» Aim of the task: Among the entries below, find each line with "textPath" and show it.

◆ ◆ ◆ ◆ ◆ ◆ ◆

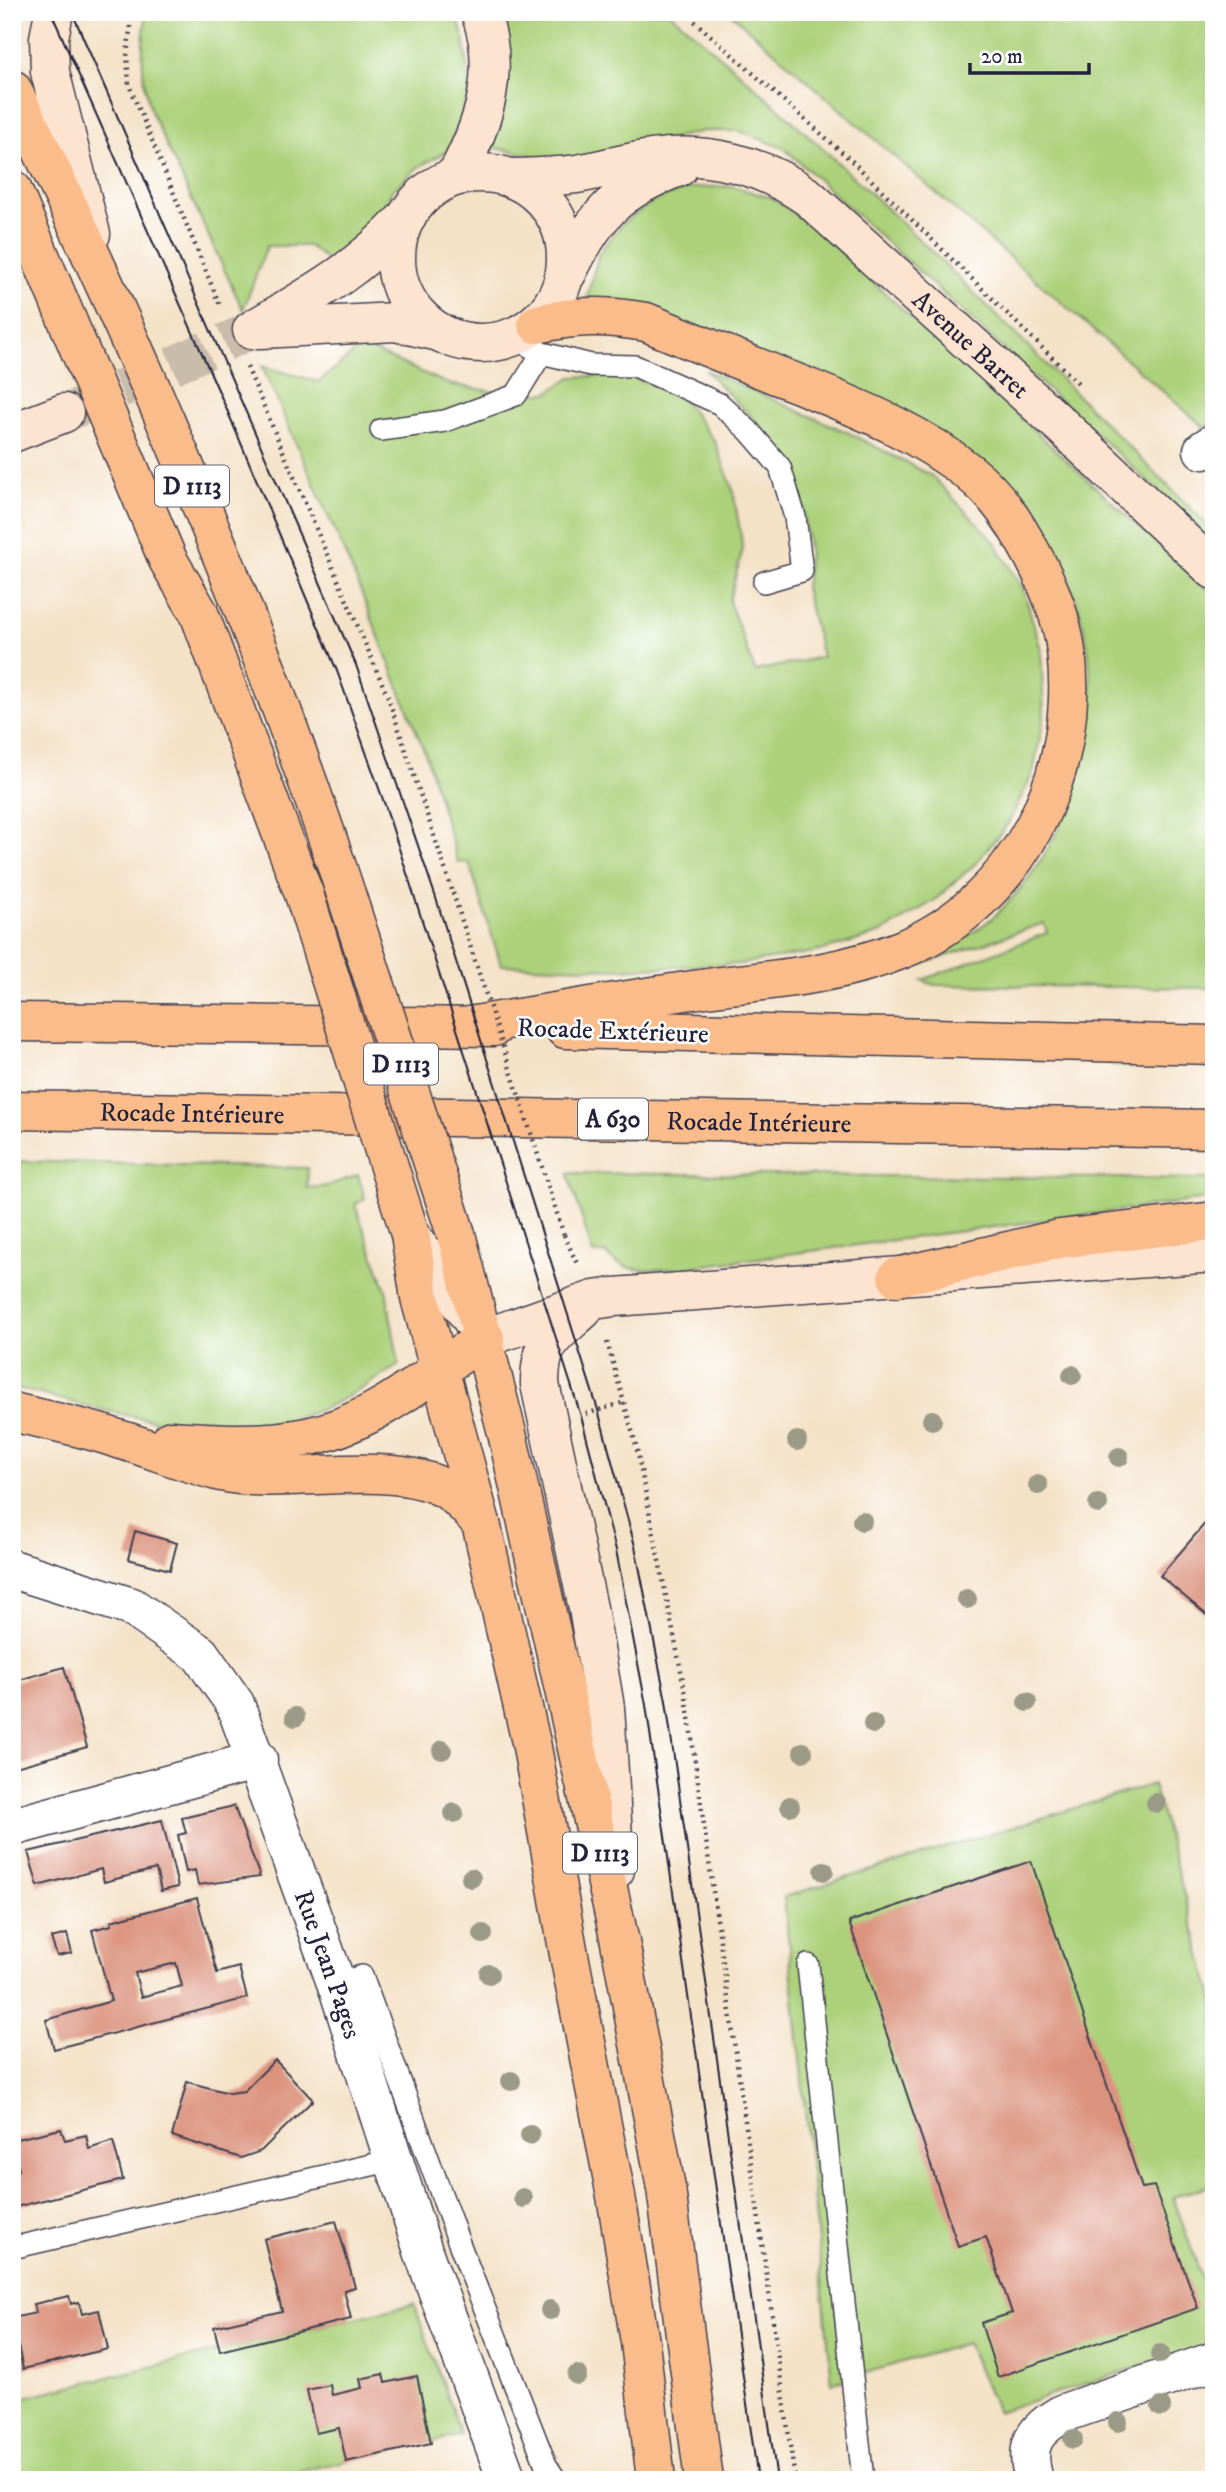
<svg xmlns="http://www.w3.org/2000/svg" width="1226" height="2492" viewBox="0 0 1226 2492" font-family="'IM FELL DW Pica',serif">
<style>
.green{fill:#acd17a;stroke:#677a5a;stroke-width:2}
.building{fill:#db937e;fill-rule:evenodd}
.lines{fill:none;stroke-linecap:round;stroke-linejoin:round}
.secondary-tunnel{stroke:#cabcab;stroke-width:38;stroke-dasharray:38 19;stroke-linecap:butt}
.lane-casing{stroke:#423f50;stroke-width:24}
.street-casing{stroke:#423f50;stroke-width:41}
.secondary-casing{stroke:#423f50;stroke-width:41}
.primary-casing{stroke:#423f50;stroke-width:41}
.highway-casing{stroke:#423f50;stroke-width:41}
.path{stroke:#423f50;stroke-width:4.5;stroke-dasharray:2 5;stroke-linecap:butt}
.lane{stroke:#fff;stroke-width:21}
.street{stroke:#fff;stroke-width:38}
.secondary{stroke:#fde4d1;stroke-width:38}
.primary{stroke:#fabc8b;stroke-width:38}
.highway{stroke:#fabc8b;stroke-width:38}
.tram{stroke:#22223b;stroke-width:2}
.primary-bridge-casing{stroke:#423f50;stroke-width:41;stroke-linecap:butt}
.path-bridge{stroke:#423f50;stroke-width:4.5;stroke-dasharray:2 5;stroke-linecap:butt}
.primary-bridge{stroke:#fabc8b;stroke-width:38}
.tree{fill:#9b9a86}
.labels{text-anchor:middle;stroke-width:5;stroke-linejoin:round;paint-order:stroke}
.shield{fill:#fff;stroke:#646476;stroke-width:2}
.shield-label{font-size:24px;font-weight:bold;fill:#22223b}
.street-label{font-size:26px;fill:#22223b;stroke:#fff}
</style>
<rect width="100%" height="100%" fill="#fff"/>
<filter id="ink" filterUnits="userSpaceOnUse"><feTurbulence type="fractalNoise" baseFrequency=".0143" numOctaves="2"/><feDisplacementMap in="SourceGraphic" scale="14" xChannelSelector="R" yChannelSelector="G"/><feConvolveMatrix kernelMatrix="1 2 1 2 8 2 1 2 1" color-interpolation-filters="sRGB"/></filter>
<filter id="wash" filterUnits="userSpaceOnUse"><feTurbulence type="fractalNoise" baseFrequency=".00686" numOctaves="4" result="noise"/><feDisplacementMap in="SourceGraphic" scale="28" xChannelSelector="R" yChannelSelector="G"/><feGaussianBlur stdDeviation="1.57" result="paint"/><feColorMatrix in="noise" values="0 0 0 0 0 0 0 0 0 0 0 0 0 0 0 0 0 1.4 0 .05"/><feComposite in="paint" operator="in"/></filter>
<g filter="url(#wash)">
<rect width="100%" height="100%" fill="#f4e2c7"/>
<path class="green" d="M 147,12 L 456,12 L 465,44 L 470,93 L 449,150 L 418,167 L 391,192 L 370,237 L 332,264 L 309,246 L 267,246 L 243,310 L 152,114 C 141,79 140,49 147,12 Z
M 504,12 L 669,12 C 861,175 1036,354 1214,532 L 1214,542 L 784,148 L 740,131 L 704,131 L 554,164 L 531,155 L 485,146 C 511,91 512,72 504,12 Z
M 729,12 L 1214,12 L 1214,422 L 1205,428 Z
M 732,186 L 772,198 L 809,223 L 1214,596 L 1214,988 L 934,985 L 922,980 L 1047,933 L 1044,923 L 920,965 C 947,948 981,931 1003,908 C 1083,825 1115,698 1072,589 C 1056,549 1030,515 1004,481 L 586,301 L 599,253 L 623,223 L 655,200 L 690,188 Z
M 362,346 L 448,384 L 502,393 L 547,393 L 572,377 L 627,375 L 680,395 L 715,442 L 733,490 L 743,549 L 729,601 L 755,671 L 822,657 L 805,588 L 809,552 L 801,494 L 776,442 L 705,370 L 849,433 L 932,476 L 994,541 L 1024,591 L 1041,650 L 1044,717 L 1033,773 L 1008,824 L 976,863 L 935,900 L 879,934 L 820,951 L 740,964 L 618,969 L 501,965 L 469,862 L 458,863 L 427,758 L 353,572 L 262,366 L 319,382 Z
M 12,1161 L 308,1168 L 307,1188 L 327,1186 L 358,1175 L 365,1198 L 355,1205 L 386,1290 L 399,1365 C 369,1383 339,1405 305,1415 C 207,1445 108,1410 12,1387 Z
M 568,1173 L 1214,1179 L 1214,1198 L 683,1268 C 655,1269 625,1276 605,1253 L 593,1254 Z
M 1153,1784 L 1214,2001 L 1214,2148 L 1209,2153 L 1214,2184 L 1173,2197 L 1214,2312 L 1214,2343 L 997,2412 L 967,2343 L 832,2383 L 784,1897 Z
M 414,2304 L 461,2435 L 261,2480 L 12,2480 L 12,2400 Z"/>
<g id="blocks">
<path class="building" d="M 1214,1513 L 1214,1609 L 1208,1616 L 1160,1576 Z
M 135,1531 L 177,1543 L 170,1570 L 128,1559 Z
M 64,1667 L 87,1747 L 12,1768 L 12,1682 Z
M 234,1806 L 260,1877 L 198,1885 L 195,1870 L 186,1872 L 178,1835 L 186,1833 L 182,1818 Z
M 162,1820 L 178,1887 L 161,1891 L 156,1869 L 104,1882 L 101,1869 L 38,1886 L 28,1852 Z
M 1031,1861 L 1142,2188 L 1154,2186 L 1198,2308 L 998,2377 L 981,2323 L 1012,2313 L 986,2237 L 958,2246 L 849,1922 Z
M 197,1898 L 217,1973 L 239,1967 L 247,1998 L 54,2049 L 46,2020 L 111,2001 L 92,1930 L 112,1925 L 111,1921 ZM 176,1963 L 182,1986 L 141,1997 L 135,1973 Z
M 67,1934 L 72,1953 L 57,1956 L 51,1938 Z
M 275,2060 L 313,2100 L 261,2151 L 241,2158 L 172,2136 L 187,2082 L 229,2093 L 244,2091 Z
M 61,2129 L 65,2140 L 86,2135 L 89,2149 L 113,2141 L 123,2180 L 12,2208 L 12,2172 L 19,2170 L 12,2140 Z
M 336,2221 L 355,2287 L 344,2290 L 351,2319 L 220,2351 L 214,2327 L 282,2311 L 264,2239 Z
M 69,2296 L 71,2304 L 79,2302 L 82,2314 L 99,2310 L 108,2349 L 23,2369 L 12,2318 L 36,2313 L 34,2304 Z
M 383,2374 L 385,2383 L 417,2376 L 431,2443 L 346,2462 L 339,2428 L 316,2433 L 307,2390 L 330,2385 L 332,2395 L 362,2388 L 360,2379 Z"/>
</g>
</g>
<g filter="url(#ink)">
<use href="#blocks" fill-opacity="0" stroke="#423f50" stroke-width="2"/>
<g class="lines">
<path class="secondary-tunnel" d="M 68,412 L 252,330"/>
<g class="lane-casing">
<path id="lane" d="M 514,338 L 542,353
M 381,430 L 445,421 L 516,395 L 542,353 L 591,365 L 635,366 L 720,404 L 749,431 L 780,467 L 795,517 L 802,571 L 764,582
M 808,1965 L 863,2480
M 337,1984 L 362,1976 L 459,2243 L 546,2465 L 556,2480
M 12,2248 L 393,2160"/>
</g>
<g class="street-casing">
<g id="street">
<path d="M 1203,450 L 1214,443"/>
<path id="s1" d="M 12,1569 L 132,1607 L 200,1654 L 235,1704 L 339,1991 L 424,2254 L 507,2480"/>
<path d="M 12,1827 L 258,1760"/>
<path d="M 1034,2480 C 1024,2445 1033,2430 1064,2413 L 1214,2361"/>
</g>
</g>
<g class="secondary-casing">
<g id="secondary">
<path d="M 54,12 L 49,38 L 50,72 L 91,234"/>
<circle cx="481" cy="258" r="85"/>
<path d="M 456,176 C 484,124 502,70 480,12"/>
<path id="s2" d="M 513,178 C 534,177 556,177 577,174 C 602,170 626,162 651,159 C 707,150 762,165 808,197 L 1063,427 L 1214,570"/>
<path d="M 567,273 C 595,215 617,190 679,167"/>
<path d="M 261,329 L 395,322 L 435,331"/>
<path d="M 252,330 C 311,295 357,271 405,219"/>
<path d="M 12,433 L 64,413"/>
<path d="M 410,1234 L 485,1338 L 594,1300 L 614,1297 L 1214,1253"/>
<path d="M 583,1310 C 553,1337 540,1342 540,1384 L 588,1608 L 605,1707 L 615,1870"/>
</g>
</g>
<g class="primary-casing">
<path id="primary" d="M 12,89 C 140,350 256,618 346,894
M 12,189 L 168,560 L 199,613 L 304,894
M 410,1234 L 420,1298 L 481,1523 L 532,1747 L 569,1955 L 616,2196 L 640,2342 L 656,2480
M 456,1234 L 507,1433 L 620,1942 L 666,2188 L 704,2480"/>
</g>
<g class="highway-casing">
<g id="highway">
<path d="M 12,1022 L 494,1027"/>
<path d="M 469,1026 C 551,1013 633,998 714,987 C 779,979 842,974 903,949 C 1019,900 1081,774 1066,651 C 1062,618 1047,582 1032,554 C 1015,523 998,495 970,473 C 917,431 860,409 799,384 C 748,364 697,343 646,322 C 605,315 578,315 537,324"/>
<path d="M 565,1029 L 1214,1045"/>
<path id="s3" d="M 12,1110 L 1214,1129"/>
<path d="M 897,1277 L 1059,1239 L 1214,1221"/>
<path d="M 12,1412 C 46,1420 82,1427 115,1438 C 150,1448 185,1463 221,1472 C 288,1487 391,1457 447,1490 C 461,1499 470,1511 481,1523"/>
<path d="M 171,1440 C 216,1443 262,1446 306,1437 C 373,1424 428,1375 485,1338"/>
</g>
</g>
<path class="path" d="M 132,12 L 127,56 L 129,85 L 221,308
M 684,12 L 854,163 L 1079,384
M 247,367 L 388,697 L 453,893
M 564,1235 L 578,1266
M 607,1342 L 636,1445 L 686,1696 L 795,2480
M 586,1414 L 625,1402"/>
<use href="#lane" class="lane"/>
<use href="#street" class="street"/>
<use href="#secondary" class="secondary"/>
<use href="#primary" class="primary"/>
<use href="#highway" class="highway"/>
<path class="tram" d="M 51,12 L 227,410 L 337,671 L 386,808 L 581,1416 L 616,1550 L 646,1705 L 758,2480
M 72,12 L 356,665 L 435,895 L 598,1410 L 635,1546 L 666,1701 L 777,2480"/>
<g class="primary-bridge-casing">
<path id="primary-bridge" d="M 304,894 L 410,1234
M 346,894 L 456,1234"/>
</g>
<path class="path-bridge" d="M 453,893 L 564,1235"/>
<use href="#primary-bridge" class="primary-bridge"/>
</g>
<g class="tree">
<circle cx="1072" cy="1375" r="10"/>
<circle cx="932" cy="1420" r="10"/>
<circle cx="797" cy="1441" r="10"/>
<circle cx="1119" cy="1457" r="10"/>
<circle cx="1038" cy="1485" r="10"/>
<circle cx="1098" cy="1504" r="10"/>
<circle cx="862" cy="1521" r="10"/>
<circle cx="967" cy="1599" r="10"/>
<circle cx="1027" cy="1702" r="10"/>
<circle cx="295" cy="1717" r="10"/>
<circle cx="873" cy="1724" r="10"/>
<circle cx="442" cy="1750" r="10"/>
<circle cx="803" cy="1752" r="10"/>
<circle cx="1156" cy="1803" r="10"/>
<circle cx="790" cy="1806" r="10"/>
<circle cx="454" cy="1813" r="10"/>
<circle cx="824" cy="1871" r="10"/>
<circle cx="471" cy="1878" r="10"/>
<circle cx="483" cy="1934" r="10"/>
<circle cx="489" cy="1974" r="10"/>
<circle cx="511" cy="2081" r="10"/>
<circle cx="530" cy="2135" r="10"/>
<circle cx="523" cy="2198" r="10"/>
<circle cx="550" cy="2310" r="10"/>
<circle cx="1160" cy="2354" r="10"/>
<circle cx="577" cy="2375" r="10"/>
<circle cx="1161" cy="2407" r="10"/>
<circle cx="1118" cy="2422" r="10"/>
<circle cx="1073" cy="2439" r="10"/>
</g>
</g>
<g class="labels">
<g class="shield">
<rect x="155" y="465.5" width="74" height="41" rx="5"/>
<rect x="364" y="1043.5" width="74" height="41" rx="5"/>
<rect x="578" y="1098.5" width="70" height="41" rx="5"/>
<rect x="563" y="1832.5" width="74" height="41" rx="5"/>
</g>
<g class="shield-label">
<text x="192" y="494">D 1113</text>
<text x="401" y="1072">D 1113</text>
<text x="613" y="1127">A 630</text>
<text x="600" y="1861">D 1113</text>
</g>
<g class="street-label">
<text dy="9" stroke="none"><textPath href="#s2" startOffset="525">Avenue Barret</textPath></text>
<text transform="translate(613 1030) rotate(2)" y="9">Rocade Extérieure</text>
<text dy="9" stroke="none"><textPath href="#s3" startOffset="180">Rocade Intérieure</textPath></text>
<text dy="9" stroke="none"><textPath href="#s3" startOffset="747">Rocade Intérieure</textPath></text>
<text dy="9" stroke="none"><textPath href="#s1" startOffset="546">Rue Jean Pages</textPath></text>
</g>
</g>
<rect width="1226" height="2492" fill="none" stroke="#fff" stroke-width="42"/>
<path d="M970 63v10h119v-10" fill="none" stroke="#22223b" stroke-width="3.5"/>
<text x="981" y="63" font-size="21" fill="#22223b" stroke="#ffffff" stroke-width="5" paint-order="stroke">20 m</text>
</svg>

◆ ◆ ◆ ◆ ◆ ◆ ◆

» Written answer:
<text dy="9" stroke="none"><textPath href="#s2" startOffset="525">Avenue Barret</textPath></text>
<text dy="9" stroke="none"><textPath href="#s3" startOffset="180">Rocade Intérieure</textPath></text>
<text dy="9" stroke="none"><textPath href="#s3" startOffset="747">Rocade Intérieure</textPath></text>
<text dy="9" stroke="none"><textPath href="#s1" startOffset="546">Rue Jean Pages</textPath></text>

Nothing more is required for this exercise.